This is where decaf coffee comes in. It allows you to still enjoy the taste of coffee without the caffeine. It’s more common to find someone who’s swapped out their last cup of the day for a decaf one than someone who exclusively drinks decaf coffee, but either way there are customers out there searching for a good decaf cup that doesn’t compromise on flavour. For this reason, manufacturers offer instant decaf coffee and allow you to buy decaf coffee in bulk. Nestle offers decaf versions alongside a range of other instant coffee products.

How much caffeine is in decaf coffee

Decaffeinated coffee might be a tad misleading as there usually are small traces of caffeine left behind in the extraction process. If you’re looking for a coffee drink that minimises your caffeine consumption, then it’s fine and you’re good to go. If it’s important to eliminate as much caffeine as possible, be sure to check each label for individual quantities.

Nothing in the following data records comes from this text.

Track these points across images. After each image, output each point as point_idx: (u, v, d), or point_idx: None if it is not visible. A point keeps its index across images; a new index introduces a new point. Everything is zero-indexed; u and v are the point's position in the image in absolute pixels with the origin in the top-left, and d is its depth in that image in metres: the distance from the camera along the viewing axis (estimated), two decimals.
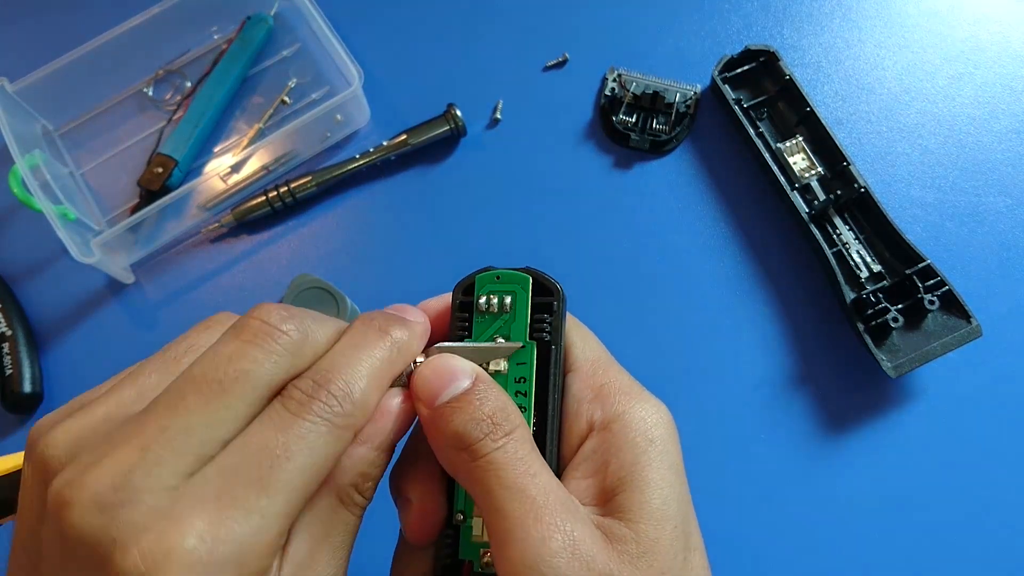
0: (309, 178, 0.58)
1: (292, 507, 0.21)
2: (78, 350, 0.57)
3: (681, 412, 0.28)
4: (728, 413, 0.53)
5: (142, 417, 0.21)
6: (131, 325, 0.58)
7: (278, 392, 0.22)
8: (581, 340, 0.29)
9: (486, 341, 0.27)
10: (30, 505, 0.21)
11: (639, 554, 0.23)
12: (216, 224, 0.58)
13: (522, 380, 0.27)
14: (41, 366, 0.56)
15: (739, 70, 0.58)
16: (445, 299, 0.29)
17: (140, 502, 0.19)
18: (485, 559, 0.26)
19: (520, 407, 0.26)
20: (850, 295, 0.51)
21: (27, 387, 0.55)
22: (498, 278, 0.28)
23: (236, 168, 0.60)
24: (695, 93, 0.59)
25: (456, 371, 0.25)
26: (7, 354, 0.55)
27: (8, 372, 0.55)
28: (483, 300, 0.28)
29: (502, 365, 0.27)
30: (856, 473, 0.51)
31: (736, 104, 0.57)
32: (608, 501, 0.25)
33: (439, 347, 0.26)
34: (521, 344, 0.27)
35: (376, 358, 0.24)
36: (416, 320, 0.26)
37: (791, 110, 0.57)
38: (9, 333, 0.56)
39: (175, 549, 0.18)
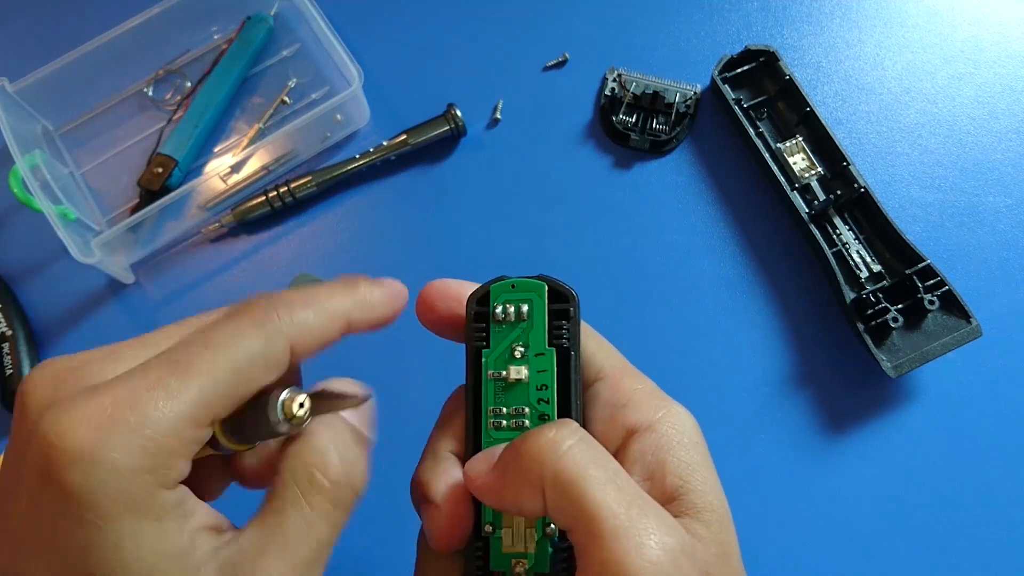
0: (309, 178, 0.58)
1: (205, 396, 0.21)
2: (78, 350, 0.57)
3: None
4: (728, 413, 0.53)
5: None
6: (131, 325, 0.58)
7: None
8: (599, 348, 0.29)
9: (503, 351, 0.27)
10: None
11: (719, 552, 0.24)
12: (216, 224, 0.58)
13: (544, 387, 0.27)
14: None
15: (739, 70, 0.58)
16: (459, 289, 0.29)
17: (80, 380, 0.22)
18: (517, 570, 0.26)
19: (543, 415, 0.27)
20: (850, 295, 0.51)
21: None
22: (513, 287, 0.28)
23: (236, 168, 0.60)
24: (695, 93, 0.59)
25: (493, 453, 0.25)
26: (7, 354, 0.55)
27: (8, 372, 0.55)
28: (500, 310, 0.27)
29: (523, 374, 0.27)
30: (856, 473, 0.51)
31: (736, 104, 0.57)
32: (672, 501, 0.25)
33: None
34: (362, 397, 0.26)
35: (336, 298, 0.25)
36: (394, 286, 0.27)
37: (791, 110, 0.57)
38: (9, 333, 0.56)
39: (77, 412, 0.20)
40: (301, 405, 0.23)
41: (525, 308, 0.27)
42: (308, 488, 0.23)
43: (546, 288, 0.28)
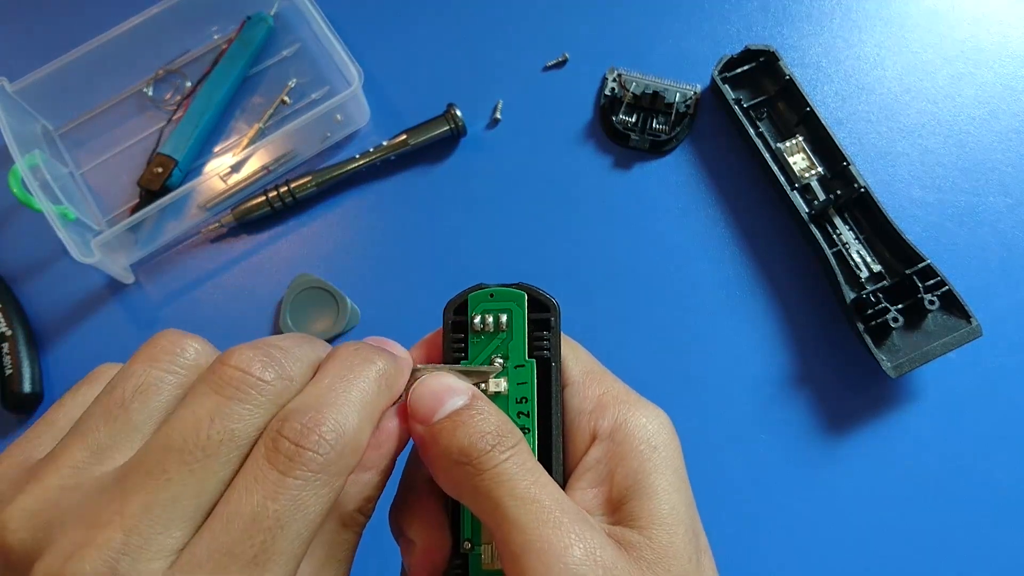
0: (309, 178, 0.58)
1: (292, 572, 0.20)
2: (78, 350, 0.57)
3: (682, 412, 0.28)
4: (728, 413, 0.53)
5: (120, 491, 0.19)
6: (131, 325, 0.58)
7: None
8: (571, 353, 0.28)
9: (482, 363, 0.27)
10: None
11: (655, 560, 0.23)
12: (216, 224, 0.58)
13: (524, 400, 0.26)
14: (41, 366, 0.56)
15: (739, 70, 0.58)
16: (429, 336, 0.28)
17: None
18: None
19: (523, 428, 0.26)
20: (850, 295, 0.51)
21: (27, 387, 0.55)
22: (492, 296, 0.27)
23: (236, 168, 0.60)
24: (695, 93, 0.59)
25: (451, 388, 0.24)
26: (7, 354, 0.55)
27: (8, 372, 0.55)
28: (478, 320, 0.27)
29: (502, 386, 0.26)
30: (856, 473, 0.51)
31: (736, 104, 0.57)
32: (616, 510, 0.25)
33: (421, 368, 0.25)
34: (500, 367, 0.27)
35: (365, 390, 0.22)
36: (399, 353, 0.25)
37: (791, 110, 0.57)
38: (9, 333, 0.55)
39: None
40: None
41: (504, 318, 0.27)
42: (353, 521, 0.23)
43: (526, 297, 0.27)
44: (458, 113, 0.58)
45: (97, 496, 0.19)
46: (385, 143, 0.59)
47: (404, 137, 0.59)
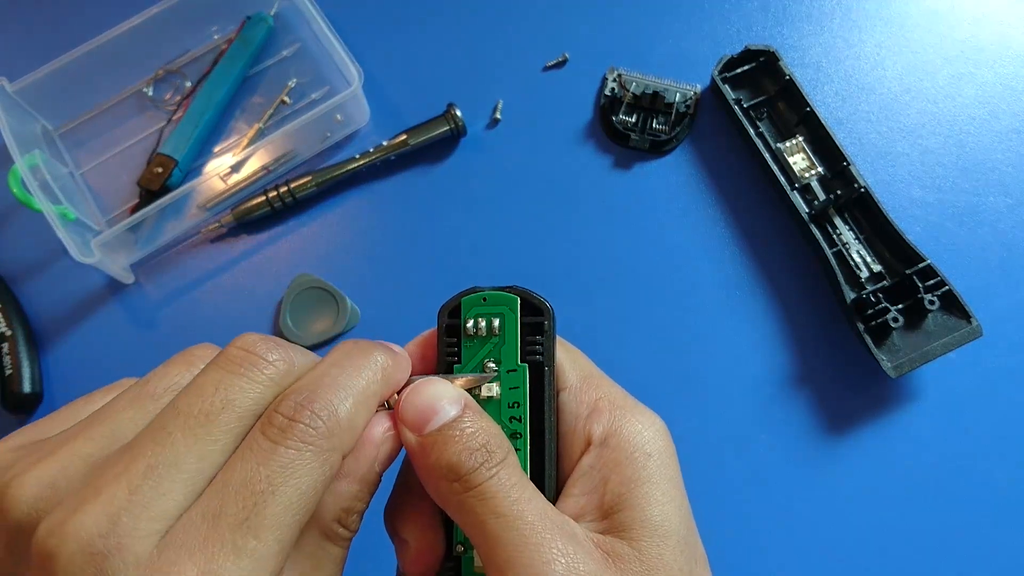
0: (309, 178, 0.58)
1: (284, 543, 0.20)
2: (78, 350, 0.57)
3: (681, 413, 0.28)
4: (728, 413, 0.53)
5: (127, 454, 0.20)
6: (131, 325, 0.58)
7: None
8: (569, 357, 0.28)
9: (474, 367, 0.27)
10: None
11: (642, 572, 0.23)
12: (216, 224, 0.58)
13: (516, 405, 0.26)
14: (41, 366, 0.56)
15: (739, 70, 0.58)
16: (424, 335, 0.28)
17: (128, 550, 0.18)
18: None
19: (515, 433, 0.26)
20: (850, 295, 0.51)
21: (27, 387, 0.55)
22: (485, 300, 0.27)
23: (236, 168, 0.60)
24: (695, 93, 0.59)
25: (443, 397, 0.24)
26: (7, 354, 0.55)
27: (8, 372, 0.55)
28: (471, 324, 0.27)
29: (495, 391, 0.26)
30: (856, 473, 0.51)
31: (736, 104, 0.57)
32: (608, 517, 0.25)
33: (412, 378, 0.25)
34: (494, 372, 0.26)
35: (362, 377, 0.23)
36: (398, 351, 0.25)
37: (791, 110, 0.57)
38: (9, 333, 0.56)
39: None
40: None
41: (497, 322, 0.27)
42: (335, 534, 0.23)
43: (519, 301, 0.27)
44: (458, 113, 0.58)
45: (104, 461, 0.20)
46: (385, 143, 0.59)
47: (404, 137, 0.59)
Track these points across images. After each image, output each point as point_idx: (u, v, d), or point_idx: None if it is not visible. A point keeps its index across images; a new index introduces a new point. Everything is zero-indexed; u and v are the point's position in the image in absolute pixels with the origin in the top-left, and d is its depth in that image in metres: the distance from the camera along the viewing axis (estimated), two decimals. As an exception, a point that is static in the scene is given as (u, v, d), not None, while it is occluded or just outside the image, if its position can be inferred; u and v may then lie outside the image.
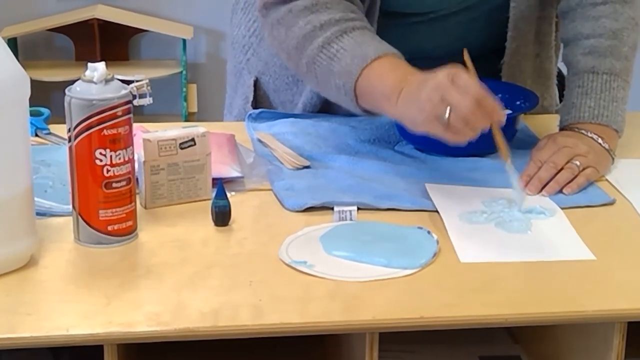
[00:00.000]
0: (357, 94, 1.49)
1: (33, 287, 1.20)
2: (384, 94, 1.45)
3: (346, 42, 1.51)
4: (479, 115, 1.33)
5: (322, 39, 1.52)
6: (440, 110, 1.33)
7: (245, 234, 1.33)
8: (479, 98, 1.33)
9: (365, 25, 1.55)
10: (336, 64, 1.50)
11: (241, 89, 1.85)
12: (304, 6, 1.55)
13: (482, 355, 1.40)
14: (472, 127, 1.33)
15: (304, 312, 1.15)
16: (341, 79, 1.50)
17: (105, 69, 1.25)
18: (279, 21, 1.58)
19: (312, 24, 1.54)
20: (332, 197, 1.41)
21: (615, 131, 1.59)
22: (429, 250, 1.27)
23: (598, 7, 1.65)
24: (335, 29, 1.52)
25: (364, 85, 1.48)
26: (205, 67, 4.13)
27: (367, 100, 1.49)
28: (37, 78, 3.63)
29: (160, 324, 1.12)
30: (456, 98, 1.33)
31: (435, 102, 1.34)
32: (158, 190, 1.40)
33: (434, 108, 1.34)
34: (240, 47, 1.85)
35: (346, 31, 1.52)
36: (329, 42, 1.52)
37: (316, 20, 1.54)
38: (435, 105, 1.34)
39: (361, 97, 1.49)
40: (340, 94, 1.52)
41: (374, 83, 1.47)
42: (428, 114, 1.35)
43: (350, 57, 1.49)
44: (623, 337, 1.18)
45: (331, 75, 1.51)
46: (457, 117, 1.32)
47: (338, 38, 1.51)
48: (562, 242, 1.33)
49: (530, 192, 1.46)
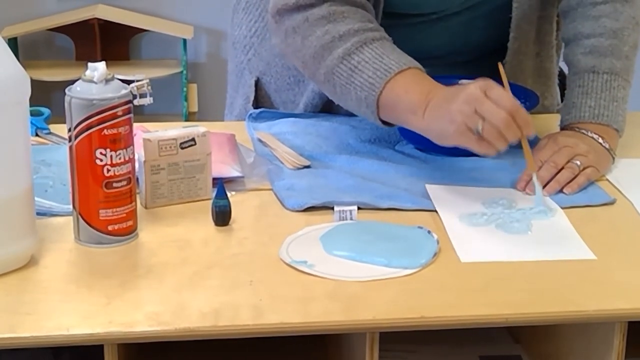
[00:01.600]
0: (380, 106, 1.48)
1: (33, 287, 1.20)
2: (409, 107, 1.44)
3: (367, 54, 1.50)
4: (512, 128, 1.35)
5: (342, 50, 1.51)
6: (473, 122, 1.35)
7: (245, 234, 1.33)
8: (512, 111, 1.35)
9: (384, 36, 1.54)
10: (358, 76, 1.49)
11: (242, 89, 1.85)
12: (320, 15, 1.53)
13: (483, 355, 1.40)
14: (504, 139, 1.35)
15: (304, 312, 1.14)
16: (363, 91, 1.49)
17: (105, 68, 1.25)
18: (294, 29, 1.56)
19: (330, 34, 1.52)
20: (332, 196, 1.41)
21: (615, 131, 1.59)
22: (430, 250, 1.27)
23: (598, 7, 1.65)
24: (355, 39, 1.51)
25: (388, 98, 1.47)
26: (206, 67, 4.13)
27: (390, 113, 1.49)
28: (38, 78, 3.64)
29: (161, 323, 1.12)
30: (490, 110, 1.34)
31: (468, 114, 1.35)
32: (158, 190, 1.40)
33: (467, 119, 1.36)
34: (242, 47, 1.85)
35: (366, 42, 1.51)
36: (349, 54, 1.50)
37: (334, 31, 1.52)
38: (468, 117, 1.35)
39: (384, 109, 1.48)
40: (362, 106, 1.51)
41: (399, 96, 1.46)
42: (459, 126, 1.36)
43: (373, 69, 1.48)
44: (623, 337, 1.18)
45: (352, 87, 1.50)
46: (491, 129, 1.34)
47: (359, 49, 1.50)
48: (563, 242, 1.33)
49: (531, 191, 1.46)
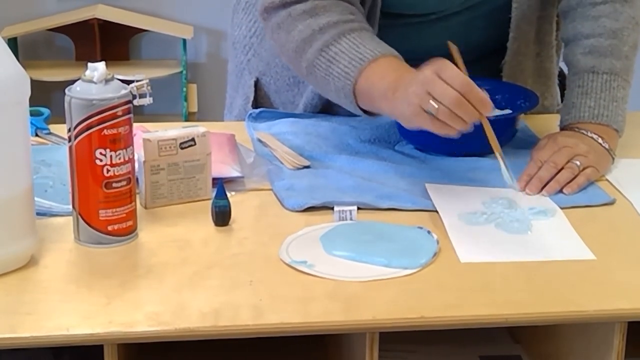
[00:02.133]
0: (357, 95, 1.50)
1: (33, 287, 1.20)
2: (381, 93, 1.46)
3: (344, 45, 1.52)
4: (464, 107, 1.35)
5: (320, 42, 1.53)
6: (426, 104, 1.36)
7: (245, 234, 1.33)
8: (464, 90, 1.35)
9: (363, 27, 1.56)
10: (335, 66, 1.52)
11: (242, 89, 1.85)
12: (302, 10, 1.56)
13: (483, 355, 1.40)
14: (459, 120, 1.35)
15: (304, 312, 1.15)
16: (340, 81, 1.51)
17: (105, 68, 1.25)
18: (279, 25, 1.59)
19: (311, 28, 1.55)
20: (332, 196, 1.41)
21: (615, 131, 1.59)
22: (429, 250, 1.27)
23: (598, 7, 1.65)
24: (334, 31, 1.53)
25: (363, 87, 1.49)
26: (206, 67, 4.13)
27: (366, 101, 1.51)
28: (38, 78, 3.63)
29: (161, 323, 1.12)
30: (440, 90, 1.35)
31: (421, 96, 1.37)
32: (158, 190, 1.40)
33: (421, 101, 1.37)
34: (242, 47, 1.85)
35: (344, 33, 1.53)
36: (327, 45, 1.53)
37: (315, 24, 1.55)
38: (421, 99, 1.37)
39: (361, 98, 1.51)
40: (340, 96, 1.53)
41: (373, 84, 1.48)
42: (415, 107, 1.38)
43: (348, 59, 1.50)
44: (623, 337, 1.18)
45: (330, 78, 1.53)
46: (444, 109, 1.35)
47: (336, 40, 1.52)
48: (563, 242, 1.33)
49: (531, 191, 1.46)
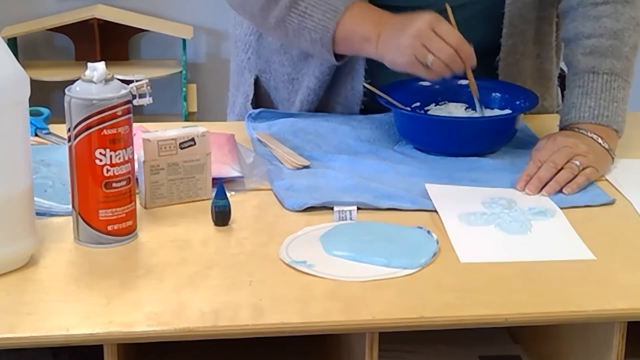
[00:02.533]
0: (335, 43, 1.60)
1: (33, 287, 1.20)
2: (362, 37, 1.58)
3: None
4: (456, 61, 1.52)
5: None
6: (422, 56, 1.50)
7: (245, 234, 1.33)
8: (457, 47, 1.51)
9: None
10: (308, 20, 1.60)
11: (242, 87, 1.85)
12: None
13: (482, 355, 1.40)
14: (449, 70, 1.52)
15: (304, 312, 1.14)
16: (317, 33, 1.60)
17: (105, 68, 1.25)
18: None
19: None
20: (332, 196, 1.41)
21: (615, 131, 1.59)
22: (429, 250, 1.27)
23: (599, 7, 1.65)
24: None
25: (341, 35, 1.59)
26: (205, 67, 4.13)
27: (344, 47, 1.61)
28: (37, 78, 3.63)
29: (160, 323, 1.12)
30: (438, 46, 1.50)
31: (417, 48, 1.51)
32: (158, 190, 1.40)
33: (417, 53, 1.51)
34: (242, 45, 1.85)
35: None
36: (295, 1, 1.60)
37: None
38: (417, 51, 1.51)
39: (338, 45, 1.60)
40: (317, 46, 1.62)
41: (351, 31, 1.58)
42: (410, 57, 1.52)
43: (322, 12, 1.59)
44: (623, 337, 1.18)
45: (305, 31, 1.61)
46: (438, 62, 1.50)
47: None
48: (562, 242, 1.33)
49: (531, 191, 1.46)
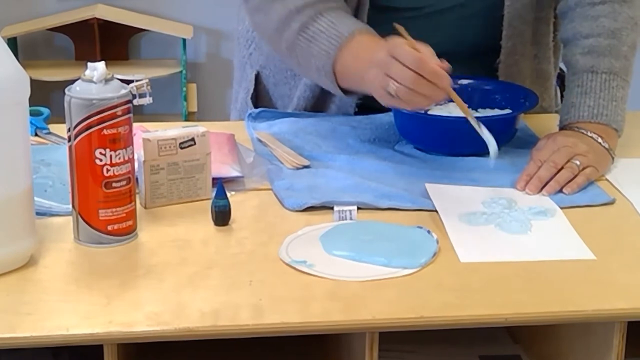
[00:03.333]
0: (337, 73, 1.55)
1: (33, 286, 1.20)
2: (357, 73, 1.51)
3: (322, 24, 1.55)
4: (422, 84, 1.38)
5: (299, 23, 1.56)
6: (386, 86, 1.41)
7: (245, 234, 1.33)
8: (417, 68, 1.37)
9: (340, 6, 1.59)
10: (315, 45, 1.55)
11: (244, 83, 1.86)
12: None
13: (482, 355, 1.40)
14: (420, 96, 1.39)
15: (304, 312, 1.14)
16: (320, 60, 1.55)
17: (105, 68, 1.25)
18: (257, 8, 1.63)
19: (287, 8, 1.58)
20: (332, 196, 1.41)
21: (615, 130, 1.59)
22: (429, 250, 1.27)
23: (597, 7, 1.65)
24: (311, 11, 1.56)
25: (341, 65, 1.54)
26: (205, 67, 4.13)
27: (345, 80, 1.56)
28: (37, 78, 3.63)
29: (160, 323, 1.12)
30: (396, 71, 1.39)
31: (380, 78, 1.42)
32: (158, 190, 1.40)
33: (382, 83, 1.41)
34: (244, 41, 1.86)
35: (322, 12, 1.56)
36: (306, 25, 1.56)
37: (292, 4, 1.57)
38: (381, 81, 1.41)
39: (340, 76, 1.55)
40: (321, 75, 1.57)
41: (349, 63, 1.52)
42: (378, 90, 1.43)
43: (327, 38, 1.54)
44: (623, 337, 1.18)
45: (311, 58, 1.56)
46: (402, 89, 1.39)
47: (314, 20, 1.55)
48: (562, 242, 1.33)
49: (531, 191, 1.46)
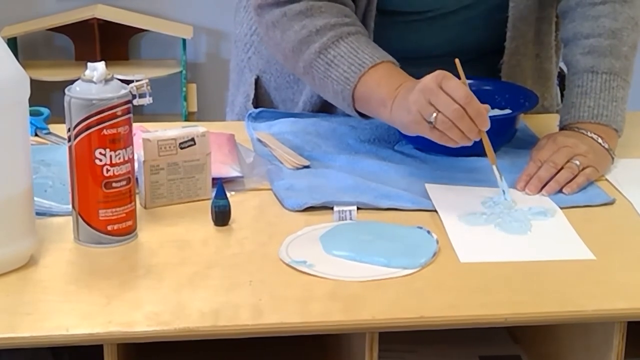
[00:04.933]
0: (355, 99, 1.53)
1: (33, 286, 1.20)
2: (379, 100, 1.49)
3: (343, 48, 1.54)
4: (464, 120, 1.37)
5: (319, 44, 1.55)
6: (426, 112, 1.38)
7: (245, 234, 1.33)
8: (465, 103, 1.37)
9: (359, 30, 1.58)
10: (334, 70, 1.54)
11: (243, 87, 1.85)
12: (299, 10, 1.57)
13: (482, 355, 1.40)
14: (457, 131, 1.38)
15: (303, 312, 1.14)
16: (339, 85, 1.53)
17: (105, 68, 1.25)
18: (274, 24, 1.60)
19: (307, 29, 1.56)
20: (332, 196, 1.41)
21: (615, 131, 1.59)
22: (429, 250, 1.27)
23: (597, 7, 1.65)
24: (332, 34, 1.55)
25: (362, 92, 1.52)
26: (205, 67, 4.13)
27: (364, 106, 1.54)
28: (37, 78, 3.63)
29: (160, 323, 1.12)
30: (443, 102, 1.37)
31: (422, 104, 1.39)
32: (158, 190, 1.40)
33: (421, 109, 1.39)
34: (243, 45, 1.85)
35: (342, 36, 1.55)
36: (325, 48, 1.55)
37: (312, 25, 1.56)
38: (422, 107, 1.39)
39: (358, 102, 1.54)
40: (338, 98, 1.55)
41: (371, 90, 1.51)
42: (415, 115, 1.40)
43: (348, 64, 1.53)
44: (623, 337, 1.18)
45: (329, 81, 1.55)
46: (443, 119, 1.37)
47: (335, 44, 1.54)
48: (562, 242, 1.33)
49: (531, 191, 1.46)
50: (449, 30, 1.71)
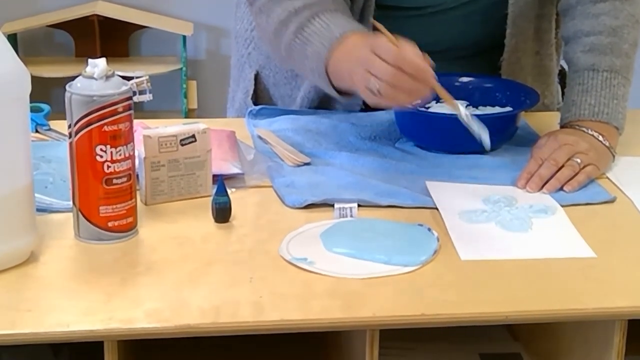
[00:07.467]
0: (330, 74, 1.52)
1: (33, 283, 1.20)
2: (349, 75, 1.46)
3: (317, 25, 1.53)
4: (403, 80, 1.34)
5: (296, 24, 1.55)
6: (370, 84, 1.37)
7: (245, 231, 1.33)
8: (398, 64, 1.34)
9: (338, 8, 1.57)
10: (309, 47, 1.53)
11: (243, 83, 1.85)
12: None
13: (483, 352, 1.40)
14: (403, 93, 1.36)
15: (304, 309, 1.14)
16: (313, 62, 1.53)
17: (105, 65, 1.25)
18: (260, 9, 1.62)
19: (287, 10, 1.57)
20: (332, 194, 1.41)
21: (615, 128, 1.59)
22: (430, 248, 1.27)
23: (598, 5, 1.65)
24: (307, 13, 1.55)
25: (334, 66, 1.50)
26: (205, 64, 4.13)
27: (338, 81, 1.52)
28: (38, 74, 3.63)
29: (161, 320, 1.11)
30: (378, 68, 1.36)
31: (363, 76, 1.38)
32: (158, 187, 1.40)
33: (364, 81, 1.38)
34: (243, 40, 1.86)
35: (317, 14, 1.54)
36: (302, 27, 1.54)
37: (291, 6, 1.56)
38: (364, 80, 1.38)
39: (333, 77, 1.52)
40: (315, 76, 1.55)
41: (340, 64, 1.49)
42: (362, 90, 1.39)
43: (319, 39, 1.52)
44: (623, 334, 1.18)
45: (306, 59, 1.54)
46: (386, 86, 1.35)
47: (310, 22, 1.54)
48: (563, 239, 1.33)
49: (531, 189, 1.46)
50: (448, 26, 1.71)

In a regular cup of coffee, you’ll find around 80-200 mg of caffeine. In a decaf cup, you’re looking at caffeine levels around 3-18 mg. Depending on your sensitivity levels to caffeine, you might still notice the small traces of caffeine. Another thing to consider is how many cups of decaf coffee you’re consuming – if you’re having multiple cups in a day then the caffeine levels could add up to a standard cup.

 

 

Types of instant decaf coffee

You can buy instant decaf coffee in a variety of forms to fit your home, office, or commercial kitchen set up. The most portable version is of course a sachet. The form that requires the most amount of skill, training and machinery is freshly roasted decaf coffee beans. A happy middle ground is a coffee pod that you can slip into a machine.

Having individual portions allows you to create the coffee on demand. It also allows the cup to be tailored exactly to the drinker’s preference. For workplaces looking to provide a decaf option for employees, the easier the better. Sachets and pods make it possible for people to take a break from work to make the cup without requiring too much time or clean up. Hotels and event venues might order similar types of coffee as their customers are looking for a quick, convenient option to take on the go. Cafes, bakeries, and restaurants are more likely to be enticed by coffee beans to create the freshest, high-quality coffee possible. Decaf coffee can be made the same way as regular coffee, meaning there isn’t any extra training required for the baristas or staff.